Minister of finance hopes to save all that Christmas beer from being poured down the drain

By Staff

  • Will not stand for good beer going to waste The minister of finance, Bjarni Benediktsson, argues rules which lead to the destruction of large quantities of seasonal beer make no sense, especially when we are worrying about wasting food. Photo/GVA.

The Icelandic minister of finance argues that rules which lead to seasonal beer to being destroyed after the holidays are an example of excessive micro-management of society and an unconscionable waste of food. The local news site reports that in a parliamentary debate yesterday the minister argued it was time to look into changing these rules.

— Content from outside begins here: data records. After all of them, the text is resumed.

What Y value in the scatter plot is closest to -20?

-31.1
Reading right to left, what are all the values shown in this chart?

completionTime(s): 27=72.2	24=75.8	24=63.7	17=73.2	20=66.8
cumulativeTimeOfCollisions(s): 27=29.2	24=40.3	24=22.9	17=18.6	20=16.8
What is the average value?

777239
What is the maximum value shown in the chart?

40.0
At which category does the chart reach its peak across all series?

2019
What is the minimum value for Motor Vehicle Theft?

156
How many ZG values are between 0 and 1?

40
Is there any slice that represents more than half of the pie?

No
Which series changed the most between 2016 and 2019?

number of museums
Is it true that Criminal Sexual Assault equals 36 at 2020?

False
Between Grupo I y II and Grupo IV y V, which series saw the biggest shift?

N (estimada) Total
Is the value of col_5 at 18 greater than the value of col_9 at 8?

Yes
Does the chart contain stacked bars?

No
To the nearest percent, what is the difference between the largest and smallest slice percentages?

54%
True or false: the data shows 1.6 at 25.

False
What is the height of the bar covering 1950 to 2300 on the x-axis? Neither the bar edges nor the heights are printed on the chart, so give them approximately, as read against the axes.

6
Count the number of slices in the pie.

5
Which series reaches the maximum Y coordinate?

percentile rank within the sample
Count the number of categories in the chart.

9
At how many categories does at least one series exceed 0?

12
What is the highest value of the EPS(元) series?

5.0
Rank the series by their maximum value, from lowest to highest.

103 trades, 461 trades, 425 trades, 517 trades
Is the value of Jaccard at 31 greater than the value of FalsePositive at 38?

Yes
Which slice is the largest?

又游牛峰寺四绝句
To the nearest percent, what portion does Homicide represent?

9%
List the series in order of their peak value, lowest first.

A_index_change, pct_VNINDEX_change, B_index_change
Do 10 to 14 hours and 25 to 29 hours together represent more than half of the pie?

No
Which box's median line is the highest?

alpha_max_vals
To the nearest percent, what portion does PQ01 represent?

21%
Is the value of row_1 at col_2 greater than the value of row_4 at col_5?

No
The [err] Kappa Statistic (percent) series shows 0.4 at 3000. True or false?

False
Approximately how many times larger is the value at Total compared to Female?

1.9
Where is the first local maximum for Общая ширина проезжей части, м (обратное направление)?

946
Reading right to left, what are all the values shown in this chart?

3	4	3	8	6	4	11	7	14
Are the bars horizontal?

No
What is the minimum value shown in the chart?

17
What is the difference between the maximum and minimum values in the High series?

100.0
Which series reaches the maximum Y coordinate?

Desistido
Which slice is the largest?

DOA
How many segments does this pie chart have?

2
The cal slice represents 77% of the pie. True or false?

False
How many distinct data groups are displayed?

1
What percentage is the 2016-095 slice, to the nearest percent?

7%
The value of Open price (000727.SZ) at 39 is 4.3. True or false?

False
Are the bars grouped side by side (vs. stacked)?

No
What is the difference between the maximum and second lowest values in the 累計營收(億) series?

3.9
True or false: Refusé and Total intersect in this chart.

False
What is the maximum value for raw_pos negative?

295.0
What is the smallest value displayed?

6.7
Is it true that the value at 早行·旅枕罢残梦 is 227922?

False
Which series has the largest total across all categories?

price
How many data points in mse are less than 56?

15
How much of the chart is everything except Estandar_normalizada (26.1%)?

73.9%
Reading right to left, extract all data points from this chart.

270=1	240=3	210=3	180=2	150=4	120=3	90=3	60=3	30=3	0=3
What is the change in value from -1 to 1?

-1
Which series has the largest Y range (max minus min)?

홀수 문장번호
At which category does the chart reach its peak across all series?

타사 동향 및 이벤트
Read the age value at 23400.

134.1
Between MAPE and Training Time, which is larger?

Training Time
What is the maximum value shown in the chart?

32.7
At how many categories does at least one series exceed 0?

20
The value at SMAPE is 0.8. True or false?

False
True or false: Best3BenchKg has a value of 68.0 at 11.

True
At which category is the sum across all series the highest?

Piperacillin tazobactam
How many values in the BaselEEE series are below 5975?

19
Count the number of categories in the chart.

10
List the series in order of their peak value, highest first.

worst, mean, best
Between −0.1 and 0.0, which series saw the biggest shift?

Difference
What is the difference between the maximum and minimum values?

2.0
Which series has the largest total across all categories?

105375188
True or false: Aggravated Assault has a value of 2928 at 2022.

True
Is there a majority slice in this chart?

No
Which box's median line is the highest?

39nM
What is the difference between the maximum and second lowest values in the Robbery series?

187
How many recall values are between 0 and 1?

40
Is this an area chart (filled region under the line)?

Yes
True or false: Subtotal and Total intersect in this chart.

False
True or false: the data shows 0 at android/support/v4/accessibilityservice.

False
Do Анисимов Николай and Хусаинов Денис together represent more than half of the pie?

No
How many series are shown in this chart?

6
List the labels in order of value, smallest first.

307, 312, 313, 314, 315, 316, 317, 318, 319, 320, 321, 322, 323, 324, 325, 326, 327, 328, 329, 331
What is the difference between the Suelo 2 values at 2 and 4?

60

Read more: 2015 a record year for Christmas beer: Still nearly 100,000 bottles will to be poured down the drain

Seasonal beer, like Christmas beer, Easter beer, Midwinter Þorri beer and Summer beer, are only kept on the shelves of the state alcohol retail monopoly for a limited time, after which the beer is removed from the shelves and shipped back to manufacturers. After the beer is shipped back it is usually destroyed as retailers have little if any way of selling the beer once it has been removed from retail. The beer therefore ends up being destroyed as this allows the producers to recover the alcohol tax which they pay once the beer is shipped. Every year large quantities of seasonal beer are destroyed as a consequence.

Senseless waste of food
The debate was initiated by a representative for the centrist Bright future which wanted to know if anything could be done to stop what she argued was senseless waste of food. “Of course we should reconsider these rules,” Bjarni Benediktsson, the minister of finance told Parliament, adding that these rules led to considerable waste. “Of course it is extremely wasteful to pour down a product which is in perfectly good condition just because there is some conflict with the calendar.”

Bjarni added that food waste was a serious problem globally, and that pouring down perfectly good beer meant large quantities of barley and grain were being wasted. “And perhaps this is another example of how far we have been willing to go in micro-managing society.”